(TEXT BLOCK)

“Perhaps there is no moral to this story.” – Lisa Simpson
“Exactly, it’s just a bunch of stuff that happened.” – Homer Simpson
About halfway through this commentary, Al Jean notes that the story of a mean letter to the boss had been previously done on The Honeymooners and was a kind of “sitcom staple”. He was saying it sort of defensively, like he’d heard it as a criticism that the episode hadn’t been that original. But parodying sitcom staples was a big part of what The Simpsons did, especially in Seasons 1 and 2. It wasn’t just plots either, it was stereotypical scenes and moralizing and parenting that had been done to death by other shows but that The Simpsons both took apart and made funny. (Of course, it doesn’t work when Zombie Simpsons rehashes stories that had already been done by The Simpsons.) Incidentally, though I’ve never seen an episode of The Honeymooners, you can see “Letter to the Boss” on YouTube (Part I, Part II, Part III). Alice, who’s working on Ralph’s underwear as the show begins, would later voice Beatrice Simmons in “Old Money”.
Just three guys on this one, Groening, Jean and David Silverman.
0:30 – Interesting trivia: this is the first time Homer uses what the call the “fairy voice” and the first time Homer talks to his brain.
1:00 – Jean mentions that this particular episode was inspired by one of the producers on the show needing a blood transfusion, and they thought they could graft that onto Mr. Burns.
1:40 – The nuclear warning sign is back lit instead of animated like everything else, which explains that glow.
2:00 – Shearer had to cancel on the first reading at the last minute, Castellaneta stepped in and there weren’t any problems. That’s a nice little anecdote, but it does help demonstrate just how different the production process was back then.

(End TEXT BLOCK)
(INFORMATION SUPPLIED)

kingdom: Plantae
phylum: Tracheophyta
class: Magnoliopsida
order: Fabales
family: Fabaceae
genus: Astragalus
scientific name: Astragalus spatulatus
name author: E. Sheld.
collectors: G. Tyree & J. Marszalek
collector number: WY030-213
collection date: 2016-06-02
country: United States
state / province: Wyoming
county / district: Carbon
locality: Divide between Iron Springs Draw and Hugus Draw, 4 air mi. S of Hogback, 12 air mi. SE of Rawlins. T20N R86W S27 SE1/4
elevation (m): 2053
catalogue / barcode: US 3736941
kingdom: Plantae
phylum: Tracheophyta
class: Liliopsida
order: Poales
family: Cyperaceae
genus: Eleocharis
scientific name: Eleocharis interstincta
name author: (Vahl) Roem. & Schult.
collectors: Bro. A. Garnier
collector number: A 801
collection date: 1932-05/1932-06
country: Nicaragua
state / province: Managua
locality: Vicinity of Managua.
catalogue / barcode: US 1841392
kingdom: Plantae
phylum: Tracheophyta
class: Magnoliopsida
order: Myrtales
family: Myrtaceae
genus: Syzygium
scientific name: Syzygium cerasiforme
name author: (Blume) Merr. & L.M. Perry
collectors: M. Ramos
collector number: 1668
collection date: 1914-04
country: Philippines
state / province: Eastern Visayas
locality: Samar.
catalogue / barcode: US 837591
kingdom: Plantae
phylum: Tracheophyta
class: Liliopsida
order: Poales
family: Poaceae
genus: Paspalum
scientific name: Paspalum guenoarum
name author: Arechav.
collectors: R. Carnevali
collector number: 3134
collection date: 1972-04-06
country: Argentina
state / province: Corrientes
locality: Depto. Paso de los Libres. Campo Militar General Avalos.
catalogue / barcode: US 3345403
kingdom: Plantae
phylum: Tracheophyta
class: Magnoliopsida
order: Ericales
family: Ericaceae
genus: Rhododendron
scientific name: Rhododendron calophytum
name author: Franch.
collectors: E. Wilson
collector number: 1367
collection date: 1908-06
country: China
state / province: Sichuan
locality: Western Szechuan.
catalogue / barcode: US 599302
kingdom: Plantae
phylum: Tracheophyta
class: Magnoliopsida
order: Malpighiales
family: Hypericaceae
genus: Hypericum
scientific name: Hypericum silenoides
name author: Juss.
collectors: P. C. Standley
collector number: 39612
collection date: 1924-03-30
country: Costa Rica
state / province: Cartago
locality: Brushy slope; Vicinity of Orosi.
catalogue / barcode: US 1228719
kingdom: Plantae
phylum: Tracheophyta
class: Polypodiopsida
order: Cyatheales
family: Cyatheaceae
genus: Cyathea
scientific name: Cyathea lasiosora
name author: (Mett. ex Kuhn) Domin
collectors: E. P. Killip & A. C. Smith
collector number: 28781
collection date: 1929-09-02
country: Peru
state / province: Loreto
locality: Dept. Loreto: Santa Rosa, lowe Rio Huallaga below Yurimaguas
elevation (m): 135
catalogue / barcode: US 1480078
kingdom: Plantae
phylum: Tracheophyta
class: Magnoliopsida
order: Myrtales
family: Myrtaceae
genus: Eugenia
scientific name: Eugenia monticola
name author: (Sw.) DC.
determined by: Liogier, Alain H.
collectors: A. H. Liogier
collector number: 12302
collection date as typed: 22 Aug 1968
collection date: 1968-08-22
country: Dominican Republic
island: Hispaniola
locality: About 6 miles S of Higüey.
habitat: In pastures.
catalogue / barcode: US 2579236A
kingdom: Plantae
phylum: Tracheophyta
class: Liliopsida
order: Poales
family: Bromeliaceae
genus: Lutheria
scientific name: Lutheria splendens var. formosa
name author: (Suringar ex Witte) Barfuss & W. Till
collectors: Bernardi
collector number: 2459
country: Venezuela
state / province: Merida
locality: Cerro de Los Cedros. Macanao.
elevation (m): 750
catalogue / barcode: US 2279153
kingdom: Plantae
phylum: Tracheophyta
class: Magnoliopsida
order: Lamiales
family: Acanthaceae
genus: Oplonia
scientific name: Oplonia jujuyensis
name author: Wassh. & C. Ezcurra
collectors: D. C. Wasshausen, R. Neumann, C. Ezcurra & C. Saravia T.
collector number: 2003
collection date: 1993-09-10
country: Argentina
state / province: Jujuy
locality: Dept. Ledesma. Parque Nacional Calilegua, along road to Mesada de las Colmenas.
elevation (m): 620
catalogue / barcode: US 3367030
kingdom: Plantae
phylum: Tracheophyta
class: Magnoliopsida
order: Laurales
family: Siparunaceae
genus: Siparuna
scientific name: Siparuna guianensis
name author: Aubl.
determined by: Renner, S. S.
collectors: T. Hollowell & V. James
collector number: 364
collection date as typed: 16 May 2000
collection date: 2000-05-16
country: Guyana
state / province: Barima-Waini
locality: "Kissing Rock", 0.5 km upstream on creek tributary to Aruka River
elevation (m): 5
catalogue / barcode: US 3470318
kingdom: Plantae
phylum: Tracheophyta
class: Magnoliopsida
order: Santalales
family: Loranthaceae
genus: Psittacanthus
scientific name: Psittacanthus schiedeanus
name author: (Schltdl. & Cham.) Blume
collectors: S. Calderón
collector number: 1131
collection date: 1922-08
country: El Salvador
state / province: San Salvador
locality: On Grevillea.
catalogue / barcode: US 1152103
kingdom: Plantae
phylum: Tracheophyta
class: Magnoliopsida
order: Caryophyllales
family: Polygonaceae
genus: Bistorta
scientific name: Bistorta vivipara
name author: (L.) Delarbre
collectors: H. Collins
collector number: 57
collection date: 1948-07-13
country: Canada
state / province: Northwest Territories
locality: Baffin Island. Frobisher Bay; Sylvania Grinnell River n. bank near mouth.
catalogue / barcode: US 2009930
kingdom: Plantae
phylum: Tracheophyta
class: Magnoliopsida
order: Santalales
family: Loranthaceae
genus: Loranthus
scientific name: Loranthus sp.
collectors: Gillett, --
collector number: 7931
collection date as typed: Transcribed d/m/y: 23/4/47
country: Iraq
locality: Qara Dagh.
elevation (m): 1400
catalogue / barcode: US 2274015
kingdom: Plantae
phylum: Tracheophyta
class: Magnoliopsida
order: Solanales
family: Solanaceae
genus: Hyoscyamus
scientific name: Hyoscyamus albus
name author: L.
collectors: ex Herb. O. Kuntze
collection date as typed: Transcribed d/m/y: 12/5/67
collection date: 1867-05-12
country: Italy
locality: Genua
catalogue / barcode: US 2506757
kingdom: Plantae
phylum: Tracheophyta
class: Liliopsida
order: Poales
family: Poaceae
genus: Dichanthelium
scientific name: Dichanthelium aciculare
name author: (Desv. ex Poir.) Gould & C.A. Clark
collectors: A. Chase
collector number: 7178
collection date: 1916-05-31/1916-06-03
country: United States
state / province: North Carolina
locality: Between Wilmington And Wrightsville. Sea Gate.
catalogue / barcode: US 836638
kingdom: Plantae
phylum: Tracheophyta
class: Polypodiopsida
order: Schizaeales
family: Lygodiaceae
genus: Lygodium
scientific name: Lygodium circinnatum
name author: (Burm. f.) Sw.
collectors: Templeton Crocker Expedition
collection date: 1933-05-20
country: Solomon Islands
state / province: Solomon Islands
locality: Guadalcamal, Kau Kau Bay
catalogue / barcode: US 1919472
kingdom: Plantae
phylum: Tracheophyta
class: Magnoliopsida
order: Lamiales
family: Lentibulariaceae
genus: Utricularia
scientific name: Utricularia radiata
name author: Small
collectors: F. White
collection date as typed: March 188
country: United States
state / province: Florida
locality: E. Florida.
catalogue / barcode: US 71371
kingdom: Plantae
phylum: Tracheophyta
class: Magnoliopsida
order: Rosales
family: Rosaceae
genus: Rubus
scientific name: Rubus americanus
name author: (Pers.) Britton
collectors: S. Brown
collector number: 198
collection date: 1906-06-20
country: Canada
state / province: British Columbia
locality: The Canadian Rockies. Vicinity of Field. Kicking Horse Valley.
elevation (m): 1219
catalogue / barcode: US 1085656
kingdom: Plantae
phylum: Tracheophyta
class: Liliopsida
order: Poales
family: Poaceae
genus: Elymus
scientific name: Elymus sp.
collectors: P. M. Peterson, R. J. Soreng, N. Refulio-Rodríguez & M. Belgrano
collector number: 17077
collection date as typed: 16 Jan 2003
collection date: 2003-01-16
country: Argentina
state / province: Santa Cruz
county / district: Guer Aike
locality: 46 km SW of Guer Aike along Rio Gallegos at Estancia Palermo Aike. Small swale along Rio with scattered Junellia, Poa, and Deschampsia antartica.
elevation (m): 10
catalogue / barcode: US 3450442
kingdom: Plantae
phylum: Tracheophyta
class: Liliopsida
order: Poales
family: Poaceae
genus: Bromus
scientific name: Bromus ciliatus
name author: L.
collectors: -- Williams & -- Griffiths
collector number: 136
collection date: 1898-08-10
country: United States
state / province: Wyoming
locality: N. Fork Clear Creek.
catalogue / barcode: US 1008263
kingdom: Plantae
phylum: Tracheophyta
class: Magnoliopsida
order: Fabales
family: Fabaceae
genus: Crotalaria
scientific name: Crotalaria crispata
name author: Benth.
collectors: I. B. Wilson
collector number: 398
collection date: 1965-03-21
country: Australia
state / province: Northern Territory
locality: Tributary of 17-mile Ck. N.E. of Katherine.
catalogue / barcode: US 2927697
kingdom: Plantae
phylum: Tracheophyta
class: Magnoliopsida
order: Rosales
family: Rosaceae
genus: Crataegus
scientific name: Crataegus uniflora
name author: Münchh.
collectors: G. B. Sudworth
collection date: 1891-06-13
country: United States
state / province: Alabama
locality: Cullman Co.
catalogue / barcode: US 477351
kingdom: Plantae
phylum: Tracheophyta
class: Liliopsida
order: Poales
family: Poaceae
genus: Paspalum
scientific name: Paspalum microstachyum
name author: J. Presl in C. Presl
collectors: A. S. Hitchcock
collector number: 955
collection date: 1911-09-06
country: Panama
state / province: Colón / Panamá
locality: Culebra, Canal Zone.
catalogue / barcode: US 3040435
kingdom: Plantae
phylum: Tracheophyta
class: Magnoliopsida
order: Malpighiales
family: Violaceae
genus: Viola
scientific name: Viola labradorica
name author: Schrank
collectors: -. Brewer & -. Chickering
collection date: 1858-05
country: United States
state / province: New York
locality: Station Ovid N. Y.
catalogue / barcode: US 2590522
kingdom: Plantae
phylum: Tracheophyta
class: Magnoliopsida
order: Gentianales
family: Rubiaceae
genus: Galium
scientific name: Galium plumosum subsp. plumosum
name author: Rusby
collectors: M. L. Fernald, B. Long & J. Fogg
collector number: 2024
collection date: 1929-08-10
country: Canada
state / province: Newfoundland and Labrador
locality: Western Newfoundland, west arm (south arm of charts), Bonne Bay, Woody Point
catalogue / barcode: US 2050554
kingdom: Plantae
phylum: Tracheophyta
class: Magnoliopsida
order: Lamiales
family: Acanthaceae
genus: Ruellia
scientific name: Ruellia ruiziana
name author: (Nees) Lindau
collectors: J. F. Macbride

(End INFORMATION SUPPLIED)

[EXERCISE REQUIREMENTS]:
[A] Which timestamps does the Simpsons commentary post list?
[B] Print the part of the Simpsons commentary post starting at "0:30 – Interesting" and ending at "onto Mr. Burns.".

[EXPECTED OUTPUTS]:
[A] 0:30, 1:00, 1:40, 2:00

[B]
0:30 – Interesting trivia: this is the first time Homer uses what the call the “fairy voice” and the first time Homer talks to his brain.
1:00 – Jean mentions that this particular episode was inspired by one of the producers on the show needing a blood transfusion, and they thought they could graft that onto Mr. Burns.